To curb burden of school property taxes, Austin looks at ‘tax swap’

Austin skyline (KXAN Photo/ Frank Martinez)
Austin skyline (KXAN Photo/ Frank Martinez)

AUSTIN (KXAN) — A new proposal from the city of Austin would lower the largest part of your tax bill in exchange for an increase elsewhere.

If someone lives in Austin, 75 percent of their property tax bill goes to the Austin Independent School District, which in turn gives the majority of the district’s money back to the state under Texas school finance formulas. City staff presented an idea to city council members in a work session early Wednesday morning. The current proposal has the city entering into an interlocal agreement with AISD to “provide funding for services that serve a municipal purpose,” according to the council agenda.

The proposal calls for raising city property taxes to off set school taxes in AISD and six other districts that are in the city of Austin limits. It would work as a tax swap with AISD to reduce some of the funds recaptured by the state and given to less property rich school districts across Texas.

Mayor Steve Adler tells KXAN this “tax swap” could share the burden and lower the overall tax bills for people who live in Austin. Adler tells KXAN he would not support the measure unless it lowers taxes overall.

The Austin City Council voted to consider setting the proposed property tax rate at the maximum amount of 46.51 cents per $100 of taxable value, which is 2 cents higher than the rollback tax. The current effective tax rate is 41.07 cents. If approved, this would be an increase of 13.2 percent.

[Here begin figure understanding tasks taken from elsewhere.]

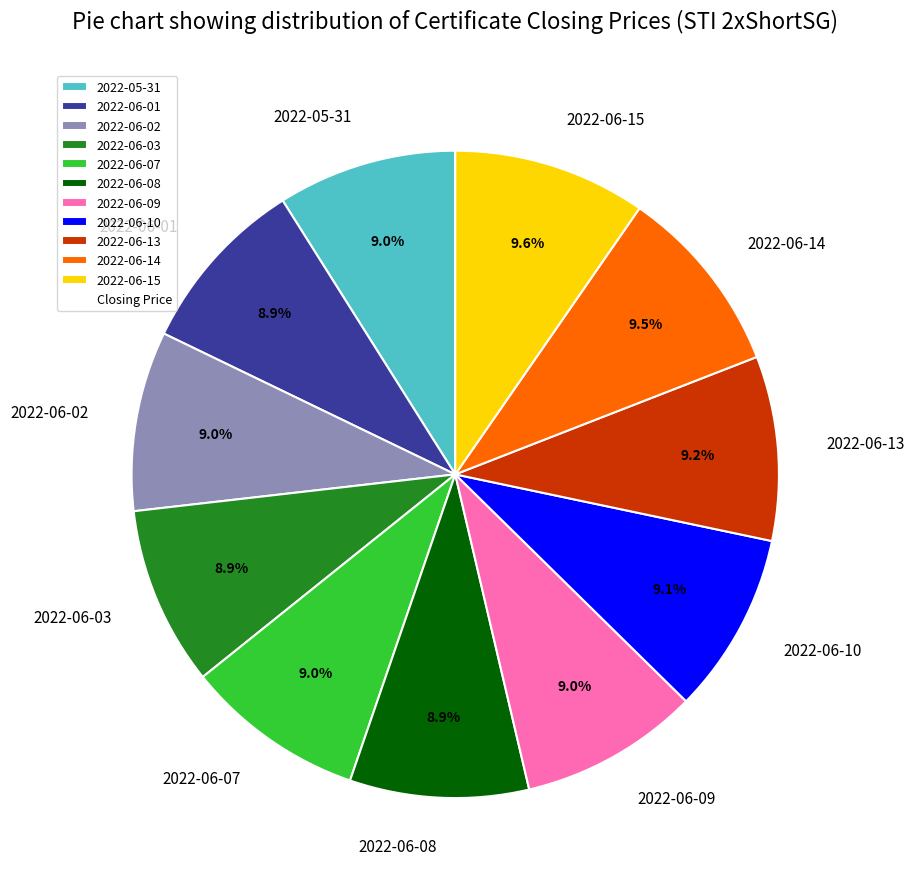

To the nearest percent, what is the combined percentage of 2022-06-01 and 2022-05-31?

18%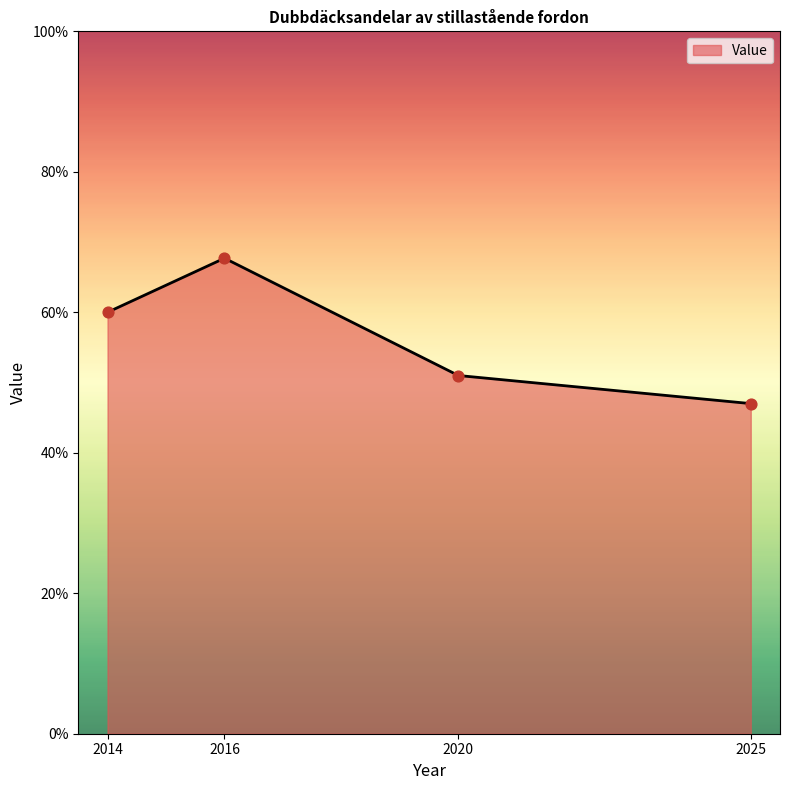

What is the change in value from 2016 to 2025?

-20.7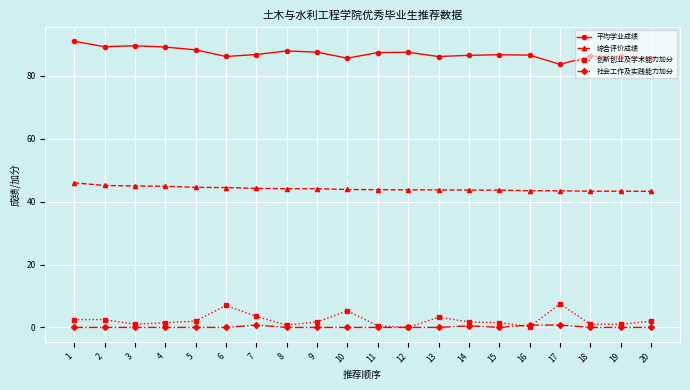

What is the greatest value displayed?

91.0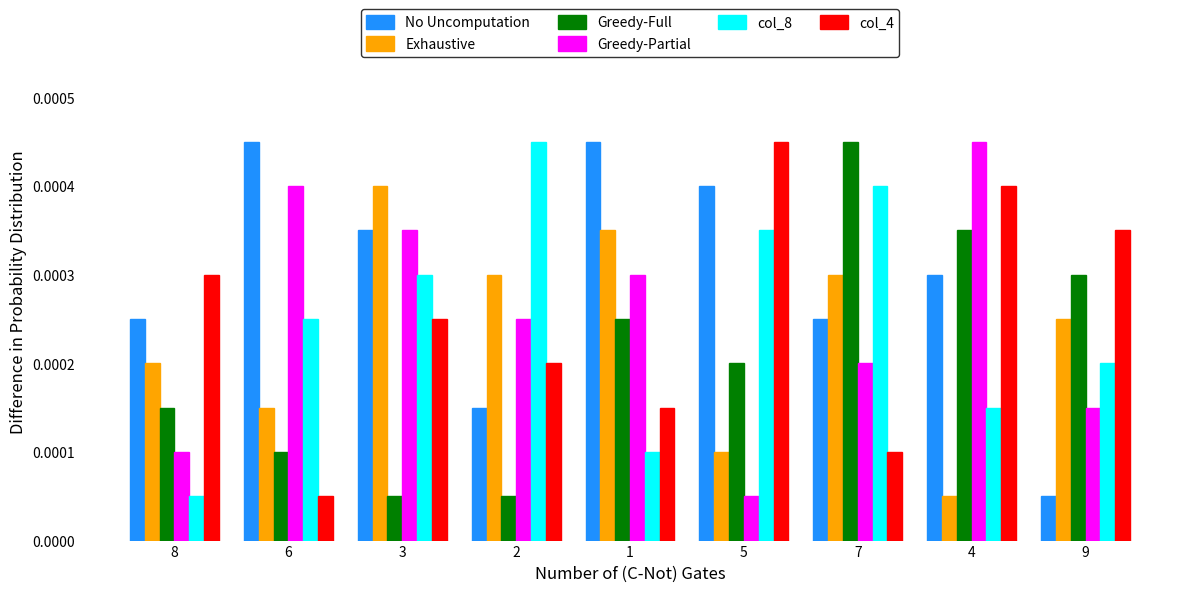

What are all the series names shown in the legend?

No Uncomputation, Exhaustive, Greedy-Full, Greedy-Partial, col_8, col_4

There will be two public meetings for citizens to weigh in on the rate increase.

Wednesday’s approval doesn’t necessarily require the adoption of a higher tax rate. It just “merely sets the ceiling” of what the city council can consider after adopting the city’s budget.

Council Member Ellen Troxclair was one of the four council members — Delia Garza, Ora Houston and Jimmy Flannigan — who voted against the proposed measure.

“It is so upsetting to me to know there [are] so many people in the city who are struggling with property taxes and affordability, and the city decides they can afford an 8 percent tax increase year after year. I was opposed to the 8 percent, and now we’re even exceeding that rate,” said Troxclair in a release. “It’s outrageous. I will be absolutely the first person to sign a petition for a rollback election, and I will lead the opposition in opposing a 14 percent tax increase.”

Approximately 25 percent of city of Austin residents live outside of the AISD boundary. In all three scenarios presented during the meeting, those homeowners would experience higher tax bills while the AISD homeowners would pay less.

The first public hearing is scheduled for 4 p.m. Aug. 17 and the second one is on Aug. 31. Both will be held during the regularly scheduled council meetings at city hall.

After the hearings, the council can adopt the tax rate proposed or a lower tax rate. The vote on the budget is scheduled for Sept. 11.

Editor’s Note: The headline and story have been changed throughout.